Action and Decision Frequency
By default, the environment is stepped at every Unity FixedUpdate()
(source).
FixedUpdate()
is where Unity’s physics loop runs, and it is guaranteed to run at a fixed frequency independent of rendering fluctuations. Actions predicted by
RL are applied to the agent at every envionment step. But decisions are not requested from the RL alorithm at every environment step. The details depend on
the DecisionRequester
component of your agent. If “Take Actions Between Decisions” is checked in the DecisionRequester
, the same RL-predicted action is repeated
for Decision Step
(which is also a property of the DecisionRequester
) frames. If not checked, a zero action is applied. All this is mentioned in the
DecisionRequester
API, but is hard to find in the
ml-agents
GitHub documentation.
Stepping Externally
An extra layer of complexity is added when you use the Python API and external learning framework. As mentioned
here, one Python step()
steps the Unity environment
as much as needed to make the agent request an input from the Python API. This happens when the agent requests a decision (aka RL inference).

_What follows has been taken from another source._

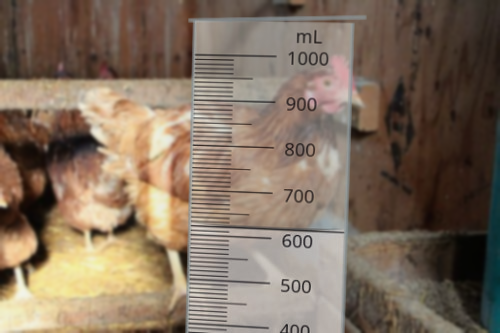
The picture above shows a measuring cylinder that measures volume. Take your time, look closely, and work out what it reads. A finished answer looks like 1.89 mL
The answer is 620 mL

The decision requesting happens automatically. But sometimes you need to control this behavior. For example, you may need a couple of FixedUpdate()
physics loops
to reset your agent/environment, and don’t want a decision to be requested while this reset is going on. For this, you have to remove the DecisionRequester
component
from you agent, and essentially copy-paste its code into your agent code. In this code, you can use a condition to determine if Agent.RequestDecision()
should
be called. Here is a code snippet (it should be interpreted in the context of DecisionRequester
’s code):
void MakeRequests(int academyStepCount) {
if (condition) { // use your condition here
if (academyStepCount%decisionStep==0) RequestDecision();
if (takeActionsBetweenDecisions) RequestAction();
} else {
// do something else if needed
}
}